Осень нелюбви | страница 59




Хотелось блевать, так, чтоб выворачивало наизнанку. Чтоб выблевать всю себя, всё, что тяготило душу. Я обидела человека в самый неподходящий момент! Я ехала домой на автомате по грязным пустым улицам ночного города. Хмель уже выветрился. Тяжелый туман не пропускал свет моих фар, на десять метров вперед всё терялось в зыбучей пелене. Размытые фонари, всплывающие по бокам, были давяще «жолты», именно «жолты», через «о». Я сильней выжимала газ. Хотелось пить и курить, очень сильно напиться и накуриться до одури, чтоб склониться над унитазом и выворачивать кишки, биться головой о сливной бачок и плакать пьяными слезами. Чтоб стало невыносимо физически плохо: может, тогда душевная тошнота отступит на второй план. Дорога была скользкой, я почувствовала, что меня временами начинает заносить: еще чуть-чуть, — и я не впишусь в следующий поворот. Проклятый туман! Мерзкий! Одна мерзость вокруг меня, и внутри тоже! Поэтому меня так часто тошнит, это моя собственная мерзость накапливается, оседает на стенках, уже подступает к горлу!
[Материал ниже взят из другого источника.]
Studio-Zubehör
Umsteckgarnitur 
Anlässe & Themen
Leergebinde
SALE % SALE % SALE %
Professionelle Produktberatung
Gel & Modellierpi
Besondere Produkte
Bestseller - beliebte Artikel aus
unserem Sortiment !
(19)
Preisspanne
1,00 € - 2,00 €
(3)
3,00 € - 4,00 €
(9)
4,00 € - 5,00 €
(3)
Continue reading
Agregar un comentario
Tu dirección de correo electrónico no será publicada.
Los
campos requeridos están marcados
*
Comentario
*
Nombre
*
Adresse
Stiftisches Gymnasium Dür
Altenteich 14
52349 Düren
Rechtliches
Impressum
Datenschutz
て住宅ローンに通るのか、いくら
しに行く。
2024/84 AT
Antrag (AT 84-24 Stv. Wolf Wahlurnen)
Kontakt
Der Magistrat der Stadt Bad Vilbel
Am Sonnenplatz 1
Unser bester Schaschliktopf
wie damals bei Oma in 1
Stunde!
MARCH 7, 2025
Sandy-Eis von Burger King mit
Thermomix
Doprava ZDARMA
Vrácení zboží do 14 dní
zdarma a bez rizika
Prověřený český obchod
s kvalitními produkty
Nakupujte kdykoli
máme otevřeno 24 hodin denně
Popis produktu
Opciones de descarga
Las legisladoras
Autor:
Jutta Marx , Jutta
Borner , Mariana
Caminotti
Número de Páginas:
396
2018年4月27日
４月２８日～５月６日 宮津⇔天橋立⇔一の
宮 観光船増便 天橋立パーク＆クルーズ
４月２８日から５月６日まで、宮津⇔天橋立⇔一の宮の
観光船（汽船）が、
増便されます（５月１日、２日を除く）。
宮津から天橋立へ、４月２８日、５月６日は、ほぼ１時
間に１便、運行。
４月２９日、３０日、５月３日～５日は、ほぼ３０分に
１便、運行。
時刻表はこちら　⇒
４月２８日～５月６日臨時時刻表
Срочно надо проблеваться! Но давно закрыты все супермаркеты и ларьки, и я не могу купить сигарет и алкоголя! Я кусаю губы и тихо матерюсь, хотя знаю, что даже если б всё было открыто, я б ничего не купила, а также приехала бы домой, укрылась с головой пледом и умирала от тошноты, тихо выдавливая капли мерзости через глаза со слезами. Хотелось нестись бесконечно в этом тяжелом непроглядном тумане, я так уже привыкла к нему. Но последний скользкий поворот с заездом на бордюр — и вот он, родной проклятый дом. Здесь есть унитаз и плед, но нет сигарет и водки. Я опять матерюсь. Что ж, придется перечитывать «Утраченные иллюзии», чтоб выдавить из себя хоть пару капель той тошнотворной гадости, что внутри меня.


* * *


Три часа ночи. Я открыла дверь своим ключом и тихонько зашла в квартиру, стараясь делать всё как можно тише. Не включая свет, я расстегнула сапоги усталыми негнущимися руками. Затем стала шарить по пуговицам пальто, которые несколько часов назад нежно расстегивал Рома, и я чувствовала дрожь его пальцев. Я тихо повесила пальто на вешалку, но вдруг петелька оборвалась, и пальто с громким шелестом упало на пол, звякнув пуговками. Фак! В комнате заскрипел диван, и я услышала, как, кряхтя и сопя, поднимается мама. Нет! Только не это! Из комнаты послышалось шарканье ног в поисках тапок. Я схватила сумку, я хотела проскочить в свою комнату и спрятаться под одеялом. Я была не в силах разговаривать с ней. Но не успела. Мама включила свет, — и мы встретились в коридоре. Столкнулись нос к носу в узком проходе: она — располневшая, с всклокоченными поседевшими волосами, в старой дешевой ночнушке, и я — с размазанной косметикой, пахнущая дорогими духами, алкоголем и мужчиной. Мама прищурилась от яркого света, начала тереть глаза, и я увидела, что она очень зла.